*DIRECTION*
Please quote word for word the lines in the records below, starting at the line that contains "Rendered at 1500 by 1125 pixels." and ending at the line that contains "picture [1281, 54, 1415, 182]". Give only those lines.

Data records:

::::::

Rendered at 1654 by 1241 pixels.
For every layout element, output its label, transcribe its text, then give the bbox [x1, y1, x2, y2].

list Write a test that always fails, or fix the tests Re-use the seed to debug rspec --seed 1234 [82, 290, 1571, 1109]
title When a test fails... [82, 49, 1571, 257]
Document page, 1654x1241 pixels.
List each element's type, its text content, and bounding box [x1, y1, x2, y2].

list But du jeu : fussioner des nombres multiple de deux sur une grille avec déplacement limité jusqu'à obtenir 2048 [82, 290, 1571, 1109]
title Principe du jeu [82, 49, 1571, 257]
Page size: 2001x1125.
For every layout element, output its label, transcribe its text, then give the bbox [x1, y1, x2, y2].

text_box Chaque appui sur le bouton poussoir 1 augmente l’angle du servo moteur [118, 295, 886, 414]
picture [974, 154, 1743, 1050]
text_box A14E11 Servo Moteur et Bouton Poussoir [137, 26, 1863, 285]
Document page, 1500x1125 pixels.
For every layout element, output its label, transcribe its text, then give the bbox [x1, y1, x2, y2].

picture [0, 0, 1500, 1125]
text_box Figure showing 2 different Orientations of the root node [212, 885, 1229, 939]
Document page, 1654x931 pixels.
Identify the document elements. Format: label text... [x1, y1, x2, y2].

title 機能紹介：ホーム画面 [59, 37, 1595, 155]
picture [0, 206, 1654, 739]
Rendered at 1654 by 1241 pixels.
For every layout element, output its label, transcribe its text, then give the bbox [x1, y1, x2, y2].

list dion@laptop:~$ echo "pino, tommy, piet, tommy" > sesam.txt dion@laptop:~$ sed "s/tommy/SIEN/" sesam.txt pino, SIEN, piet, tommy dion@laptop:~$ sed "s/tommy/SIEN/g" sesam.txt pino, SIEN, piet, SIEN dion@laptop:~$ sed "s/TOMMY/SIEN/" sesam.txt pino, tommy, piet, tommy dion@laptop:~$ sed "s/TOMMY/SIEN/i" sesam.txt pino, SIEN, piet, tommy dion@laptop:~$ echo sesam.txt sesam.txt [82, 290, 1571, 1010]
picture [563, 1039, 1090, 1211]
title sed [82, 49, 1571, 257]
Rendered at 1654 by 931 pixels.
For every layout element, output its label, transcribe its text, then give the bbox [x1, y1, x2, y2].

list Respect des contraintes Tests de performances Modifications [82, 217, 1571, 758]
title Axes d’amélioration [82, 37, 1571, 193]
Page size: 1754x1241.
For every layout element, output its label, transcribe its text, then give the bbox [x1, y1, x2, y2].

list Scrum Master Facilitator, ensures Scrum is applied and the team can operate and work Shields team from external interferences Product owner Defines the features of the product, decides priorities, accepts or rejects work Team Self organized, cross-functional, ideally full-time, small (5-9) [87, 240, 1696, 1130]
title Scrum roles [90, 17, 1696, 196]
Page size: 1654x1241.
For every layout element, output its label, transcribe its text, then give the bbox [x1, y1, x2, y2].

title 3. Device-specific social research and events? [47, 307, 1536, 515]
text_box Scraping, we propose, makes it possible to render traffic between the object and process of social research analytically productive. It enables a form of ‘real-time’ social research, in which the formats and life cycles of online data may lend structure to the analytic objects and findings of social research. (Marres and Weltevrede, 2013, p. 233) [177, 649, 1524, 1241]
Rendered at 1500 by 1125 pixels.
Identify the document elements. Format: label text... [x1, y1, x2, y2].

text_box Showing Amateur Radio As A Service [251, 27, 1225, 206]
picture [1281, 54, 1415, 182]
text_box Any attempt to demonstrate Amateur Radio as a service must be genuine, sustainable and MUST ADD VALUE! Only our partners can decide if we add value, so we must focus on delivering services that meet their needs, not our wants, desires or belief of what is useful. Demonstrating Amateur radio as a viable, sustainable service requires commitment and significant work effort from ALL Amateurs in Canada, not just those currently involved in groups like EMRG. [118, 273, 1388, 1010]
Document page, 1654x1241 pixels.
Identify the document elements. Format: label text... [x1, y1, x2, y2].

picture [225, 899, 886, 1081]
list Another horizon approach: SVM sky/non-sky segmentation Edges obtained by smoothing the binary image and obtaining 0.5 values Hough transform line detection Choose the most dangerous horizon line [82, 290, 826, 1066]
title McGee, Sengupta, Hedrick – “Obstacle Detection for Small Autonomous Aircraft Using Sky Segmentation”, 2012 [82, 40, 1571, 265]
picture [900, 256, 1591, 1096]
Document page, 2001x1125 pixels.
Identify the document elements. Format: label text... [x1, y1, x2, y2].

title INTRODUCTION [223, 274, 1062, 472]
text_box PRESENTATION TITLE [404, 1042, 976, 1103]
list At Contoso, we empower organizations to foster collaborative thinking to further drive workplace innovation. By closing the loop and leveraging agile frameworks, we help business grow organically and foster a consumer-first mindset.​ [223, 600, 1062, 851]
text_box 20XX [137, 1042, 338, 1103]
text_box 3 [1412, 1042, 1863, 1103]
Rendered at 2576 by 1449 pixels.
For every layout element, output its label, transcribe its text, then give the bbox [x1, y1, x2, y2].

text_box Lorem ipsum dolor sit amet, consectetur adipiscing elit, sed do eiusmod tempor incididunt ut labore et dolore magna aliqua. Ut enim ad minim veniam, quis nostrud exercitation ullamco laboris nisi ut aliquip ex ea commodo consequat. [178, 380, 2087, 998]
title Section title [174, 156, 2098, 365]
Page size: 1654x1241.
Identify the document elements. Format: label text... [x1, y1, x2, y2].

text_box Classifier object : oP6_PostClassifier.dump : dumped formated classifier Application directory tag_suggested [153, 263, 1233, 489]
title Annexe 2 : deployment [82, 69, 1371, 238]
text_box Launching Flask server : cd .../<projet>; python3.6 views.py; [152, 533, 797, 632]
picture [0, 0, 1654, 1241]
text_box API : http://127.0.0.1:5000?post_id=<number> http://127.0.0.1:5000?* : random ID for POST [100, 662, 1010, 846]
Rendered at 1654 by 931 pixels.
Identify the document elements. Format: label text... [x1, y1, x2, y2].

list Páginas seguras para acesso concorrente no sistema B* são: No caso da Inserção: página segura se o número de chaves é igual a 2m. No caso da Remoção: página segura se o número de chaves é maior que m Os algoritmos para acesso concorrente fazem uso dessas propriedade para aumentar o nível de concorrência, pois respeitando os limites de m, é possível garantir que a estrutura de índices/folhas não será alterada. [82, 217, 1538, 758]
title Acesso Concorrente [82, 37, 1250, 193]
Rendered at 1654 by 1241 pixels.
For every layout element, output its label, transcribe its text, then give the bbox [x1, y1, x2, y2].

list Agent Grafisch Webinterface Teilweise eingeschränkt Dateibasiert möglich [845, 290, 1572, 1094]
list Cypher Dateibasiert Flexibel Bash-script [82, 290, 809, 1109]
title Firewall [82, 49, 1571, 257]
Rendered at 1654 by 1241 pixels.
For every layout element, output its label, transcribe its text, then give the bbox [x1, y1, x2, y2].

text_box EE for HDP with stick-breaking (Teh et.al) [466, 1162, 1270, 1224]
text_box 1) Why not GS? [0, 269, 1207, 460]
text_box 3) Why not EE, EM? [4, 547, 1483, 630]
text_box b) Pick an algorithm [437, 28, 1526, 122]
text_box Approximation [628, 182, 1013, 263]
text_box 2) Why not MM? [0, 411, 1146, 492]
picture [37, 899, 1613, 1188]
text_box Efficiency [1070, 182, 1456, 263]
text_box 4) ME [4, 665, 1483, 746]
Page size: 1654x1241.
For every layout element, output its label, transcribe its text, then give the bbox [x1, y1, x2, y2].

::::::

*WRITTEN RESPONSE*
Rendered at 1500 by 1125 pixels.
Identify the document elements. Format: label text... [x1, y1, x2, y2].

text_box Showing Amateur Radio As A Service [251, 27, 1225, 206]
picture [1281, 54, 1415, 182]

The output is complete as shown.